Baseline characteristics of Biologic Treated Groups vs SNB
(comparator) group
Compared to SNB subjects, neither biologic groups had significantly
different baseline exacerbations or AHE (Table 1). However, they both
showed other baseline severity markers, with significantly higher FENO,
worse lung function and more mOCS dependency.
Compared to SNB subjects, OMA subjects had significantly younger age of
asthma onset (Table 1). They were also more ethnically diverse and were
all atopic. They also had a significantly greater prevalence of
rhinitis, allergic bronchopulmonary aspergillosis (ABPA), and nasal
(polyps/sinus) surgery.
Conversely, compared to SNB subjects, MEPO subjects had a significantly
higher maximum PBE (Table 1), were older, diagnosed with asthma later in
life, and predominantly male.
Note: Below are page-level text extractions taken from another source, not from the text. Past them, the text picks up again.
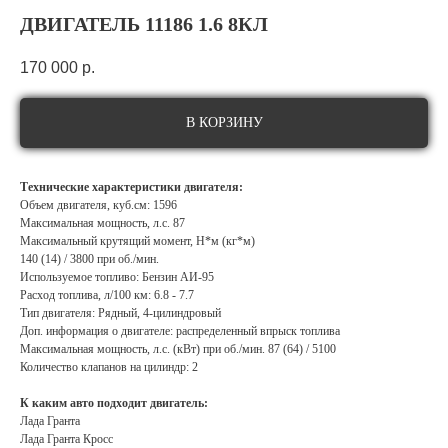
ДВИГАТЕЛЬ 11186 1.6 8КЛ
170 000
р.
В КОРЗИНУ
Технические характеристики двигателя:
Объем двигателя, куб.см: 1596
Максимальная мощность, л.с. 87
Максимальный крутящий момент, Н*м (кг*м)
140 (14) / 3800 при об./мин.
Используемое топливо: Бензин АИ-95
Расход топлива, л/100 км: 6.8 - 7.7
Тип двигателя: Рядный, 4-цилиндровый
Доп. информация о двигателе: распределенный впрыск топлива
Максимальная мощность, л.с. (кВт) при об./мин. 87 (64) / 5100
Количество клапанов на цилиндр: 2
К каким авто подходит двигатель:
Лада Гранта
Лада Гранта Кросс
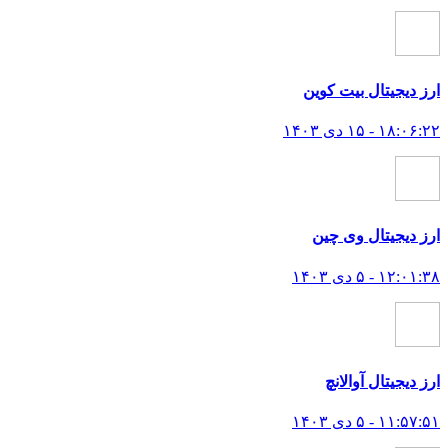
ارز دیجیتال بیت کوین
۱۸:۰۶:۲۲ - ۱۵ دی ۱۴۰۳
ارز دیجیتال وی چین
۱۲:۰۱:۳۸ - ۵ دی ۱۴۰۳
ارز دیجیتال آوالانچ
۱۱:۵۷:۵۱ - ۵ دی ۱۴۰۳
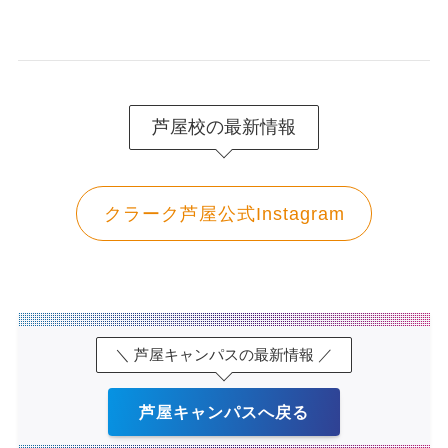
芦屋校の最新情報
クラーク芦屋公式Instagram
＼ 芦屋キャンパスの最新情報 ／
芦屋キャンパスへ戻る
Additionally, they had a significantly
higher prevalence of nasal polyps and nasal (polyps/sinus) surgery but
less dysfunctional breathing.
Omalizumab responseOverall, 99.0%,(104/105) patients completed OMA trials. One person
withdrew due to side-effects. OMA (Figure 1) significantly reduced
exacerbations [Median(IQR), baseline: 5(3) to 0(3) at end-of-trial,
P<0.001], mOCS dose [Median(IQR), baseline: 10(10-20) to
10(5-15) at end-of-trial, P=0.002], AHE [Median(IQR), baseline: 1(2)
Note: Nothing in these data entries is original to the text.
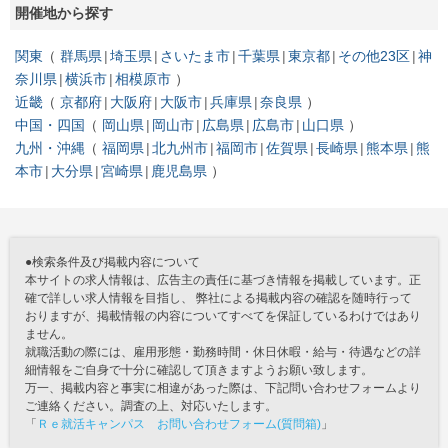
開催地から探す
関東
群馬県
埼玉県
さいたま市
千葉県
東京都
その他23区
神
奈川県
横浜市
相模原市
近畿
京都府
大阪府
大阪市
兵庫県
奈良県
中国・四国
岡山県
岡山市
広島県
広島市
山口県
九州・沖縄
福岡県
北九州市
福岡市
佐賀県
長崎県
熊本県
熊
本市
大分県
宮崎県
鹿児島県
●検索条件及び掲載内容について
本サイトの求人情報は、広告主の責任に基づき情報を掲載しています。正
確で詳しい求人情報を目指し、 弊社による掲載内容の確認を随時行って
おりますが、掲載情報の内容についてすべてを保証しているわけではあり
ません。
就職活動の際には、雇用形態・勤務時間・休日休暇・給与・待遇などの詳
細情報をご自身で十分に確認して頂きますようお願い致します。
万一、掲載内容と事実に相違があった際は、下記問い合わせフォームより
ご連絡ください。調査の上、対応いたします。
「
Ｒｅ就活キャンパス お問い合わせフォーム(質問箱)
」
to 0(0) at end-of-trial, P=0.003] and the proportion of patients with
multiple (>1) AHE [Baseline: 36.5%,(38/104);
end-of-trial: 15.4%,(16/104), P=0.007]. OMA (Figure 1) also
significantly improved asthma control [Mean (SD) ACQ6, baseline:
2.96(1.26) to 1.64(1.12) at end-of-trial, P <0.001], Clinic
FEV1% [Mean(SD), baseline: 67.34(25.93) to
75.40(21.79) at end-of-trial, P<0.001] and reduced PBE
(cells/μL) [Median(IQR) baseline: 200(400) to 200(200) at
end-of-trial, P=0.002]. However, it did not significantly reduce mOCS
dependency [Baseline: 48.1%, (50/104), end-of-trial: 41.6% (42/101),
P=NS].
Omalizumab responders vs
non-respondersOMA response, as assessed by GETE, was
achieved in 88.5%, (92/104) of subjects completing trials. OMA
responders (supplementary table E2) were significantly older [Mean(SD)
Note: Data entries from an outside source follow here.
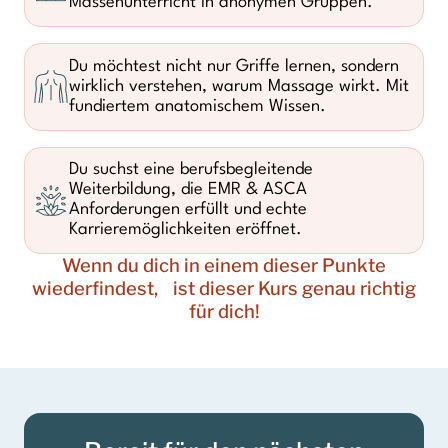
Massenunterricht in anonymen Gruppen.
Du möchtest nicht nur Griffe lernen, sondern
wirklich verstehen, warum Massage wirkt. Mit
fundiertem anatomischem Wissen.
Du suchst eine berufsbegleitende
Weiterbildung, die EMR & ASCA
Anforderungen erfüllt und echte
Karrieremöglichkeiten eröffnet.
Wenn du dich in einem dieser Punkte
wiederfindest, ist dieser Kurs genau richtig
für dich!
Age, Responder: 53(15) vs non-responder: 44(12), P=0.025] and had
lower prevalence of anxiety [Responder: 26.6%,(21/79) vs
non-responder: 63.6%,(7/11), P=0.031]. In multivariate analysis
(Table 2), anxiety and more AHE at baseline were independently
associated with treatment failure, while more exacerbations at baseline
was independently associated with treatment response.